TASK BRIEF. Please write out the lines of the data exactly, beginning with the first and ending with the line containing "Figure 3. Functional"; leave the pictures behind.

*** DATASET CONTENT ***

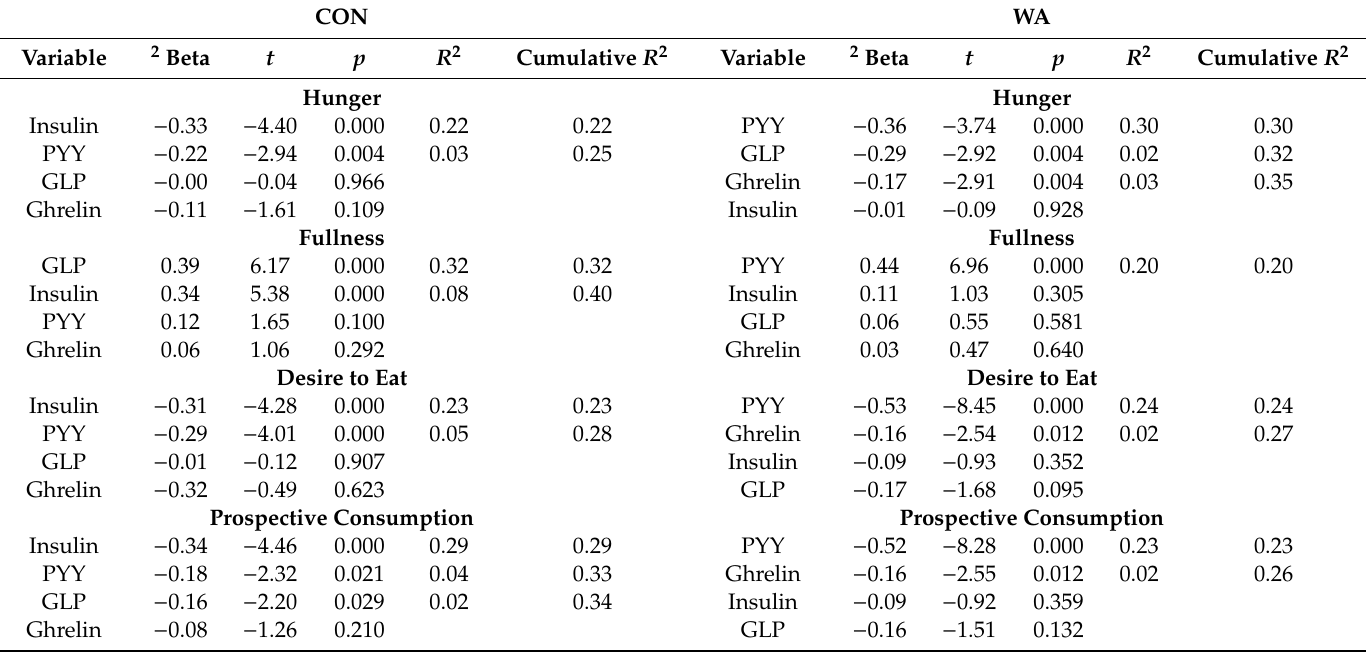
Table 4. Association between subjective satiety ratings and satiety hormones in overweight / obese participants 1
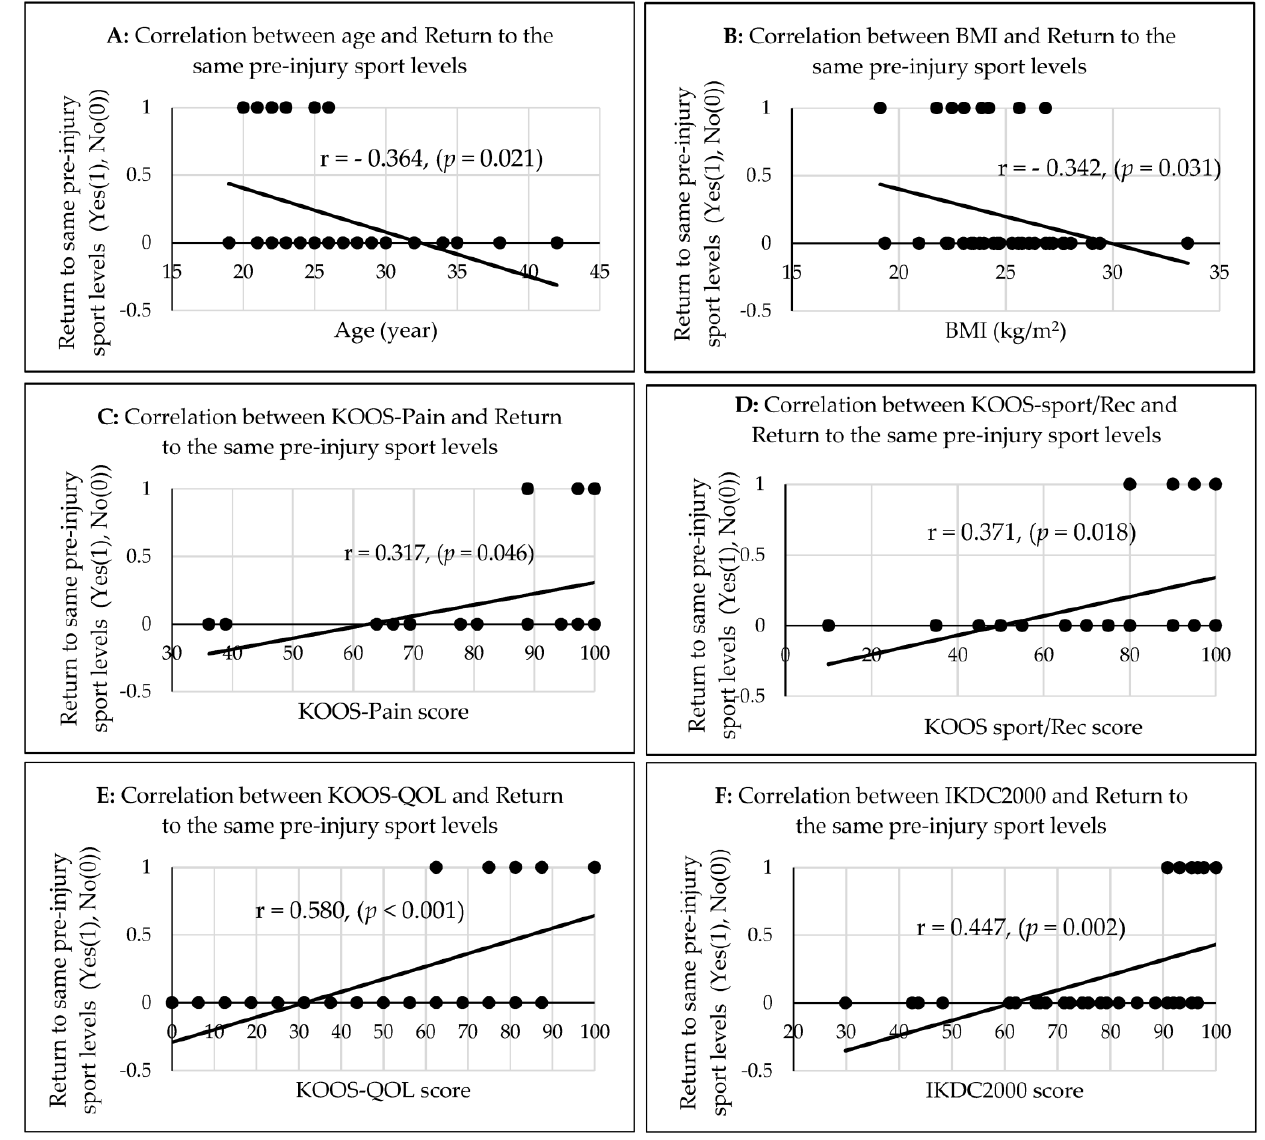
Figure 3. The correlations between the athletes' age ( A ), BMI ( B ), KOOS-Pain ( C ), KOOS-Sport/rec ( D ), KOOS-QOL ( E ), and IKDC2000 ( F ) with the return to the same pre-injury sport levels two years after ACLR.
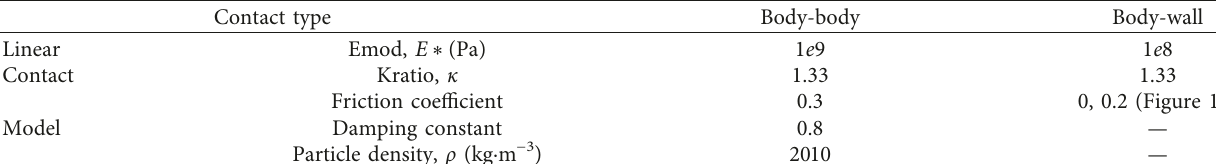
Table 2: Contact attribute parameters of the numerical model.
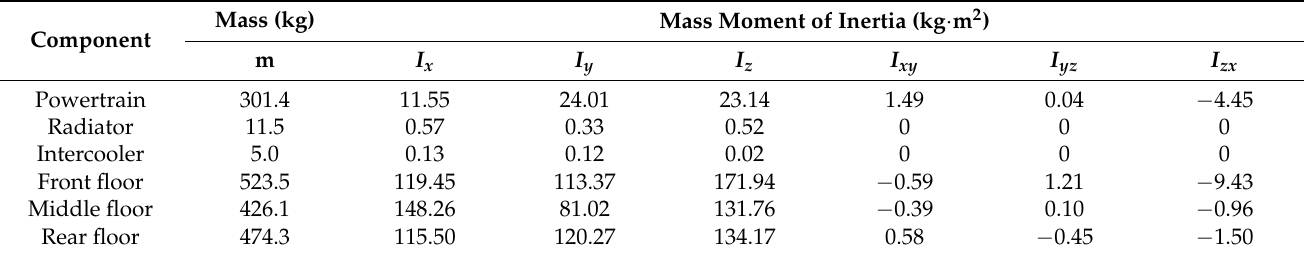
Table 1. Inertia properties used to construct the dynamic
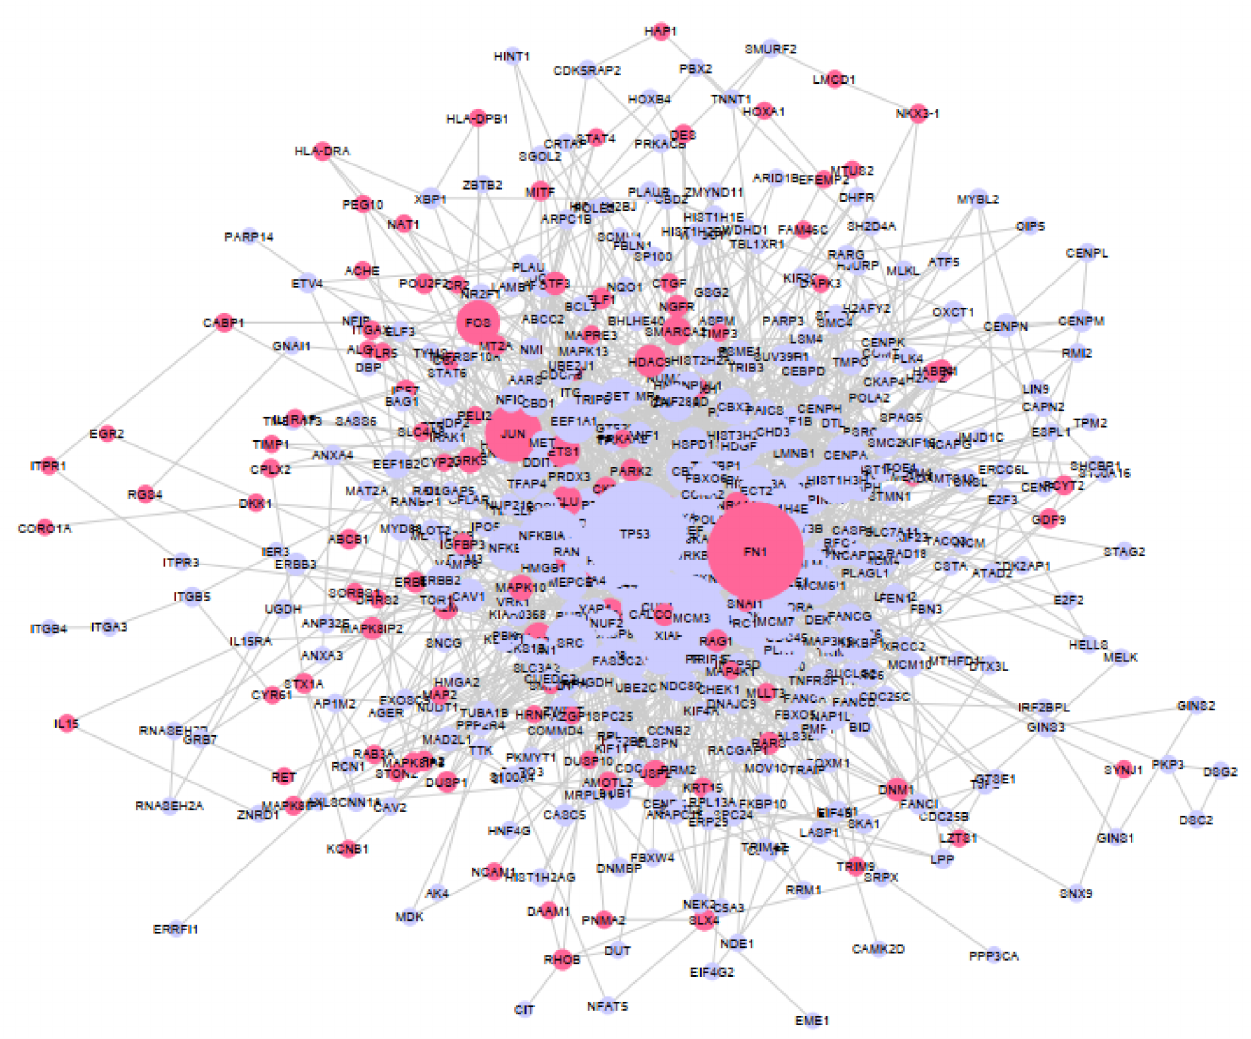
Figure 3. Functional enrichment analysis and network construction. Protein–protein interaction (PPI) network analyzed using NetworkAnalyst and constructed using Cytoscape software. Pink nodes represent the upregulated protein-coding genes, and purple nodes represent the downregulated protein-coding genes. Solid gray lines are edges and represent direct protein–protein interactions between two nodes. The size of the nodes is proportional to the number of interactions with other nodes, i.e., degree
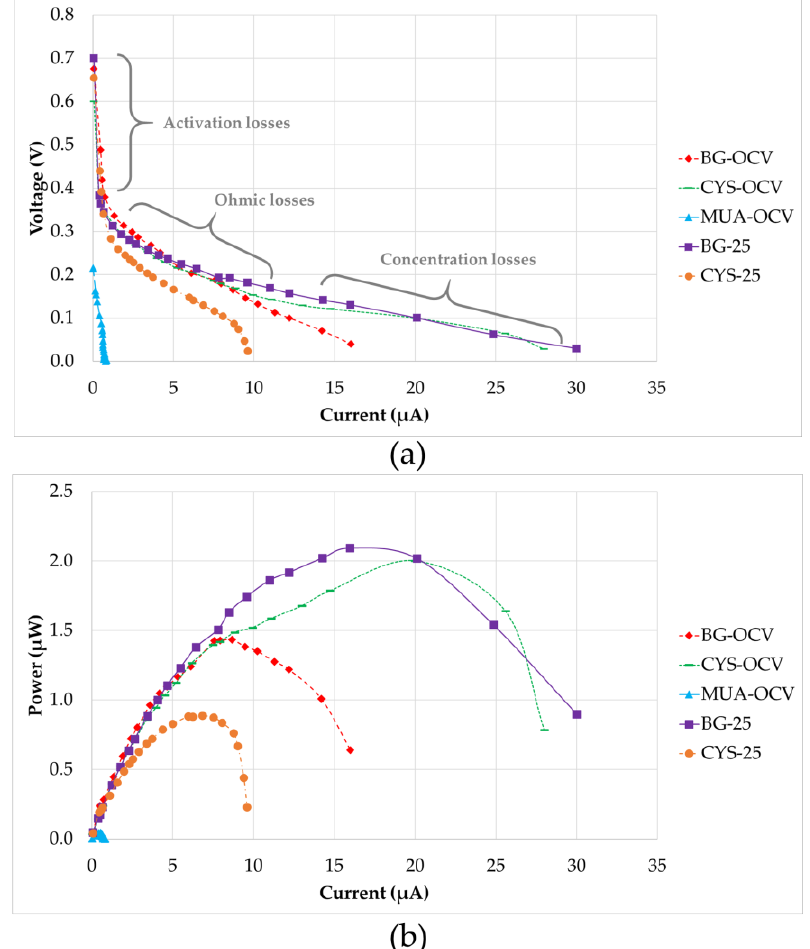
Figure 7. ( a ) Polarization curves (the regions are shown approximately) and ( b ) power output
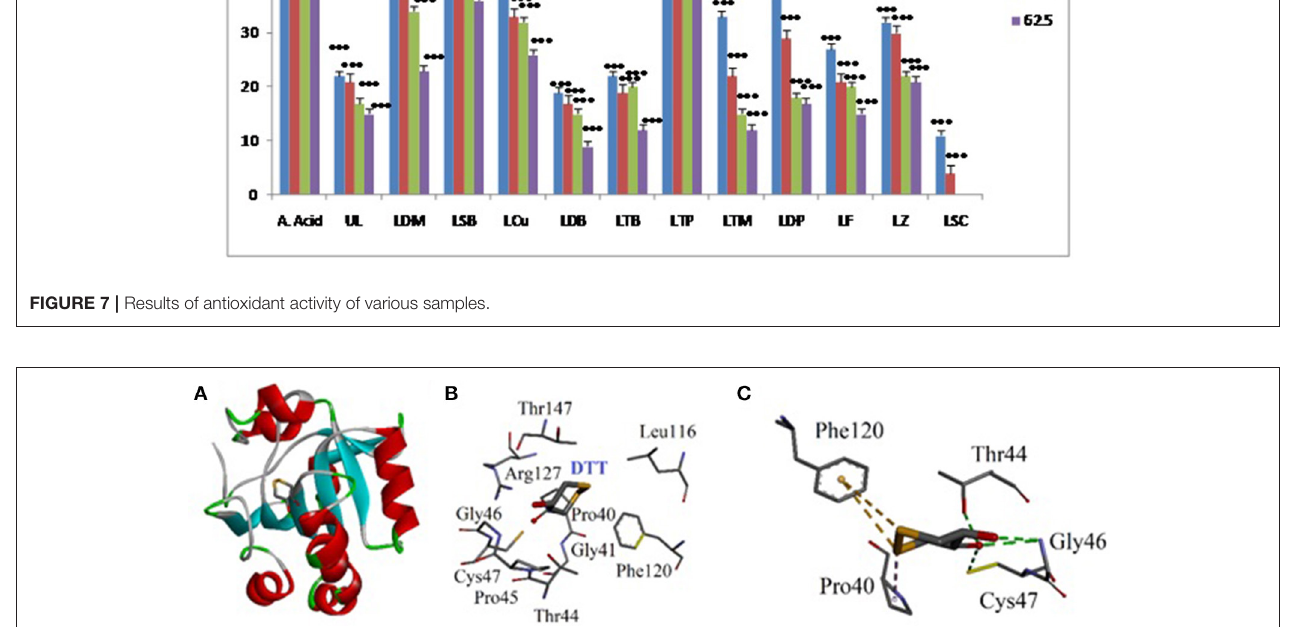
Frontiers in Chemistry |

***

RESPONSE TO THE EXERCISE.
Table 4. Association between subjective satiety ratings and satiety hormones in overweight / obese participants 1
Figure 3. The correlations between the athletes' age ( A ), BMI ( B ), KOOS-Pain ( C ), KOOS-Sport/rec ( D ), KOOS-QOL ( E ), and IKDC2000 ( F ) with the return to the same pre-injury sport levels two years after ACLR.
Table 2: Contact attribute parameters of the numerical model.
Table 1. Inertia properties used to construct the dynamic
Figure 3. Functional enrichment analysis and network construction. Protein–protein interaction (PPI) network analyzed using NetworkAnalyst and constructed using Cytoscape software. Pink nodes represent the upregulated protein-coding genes, and purple nodes represent the downregulated protein-coding genes. Solid gray lines are edges and represent direct protein–protein interactions between two nodes. The size of the nodes is proportional to the number of interactions with other nodes, i.e., degree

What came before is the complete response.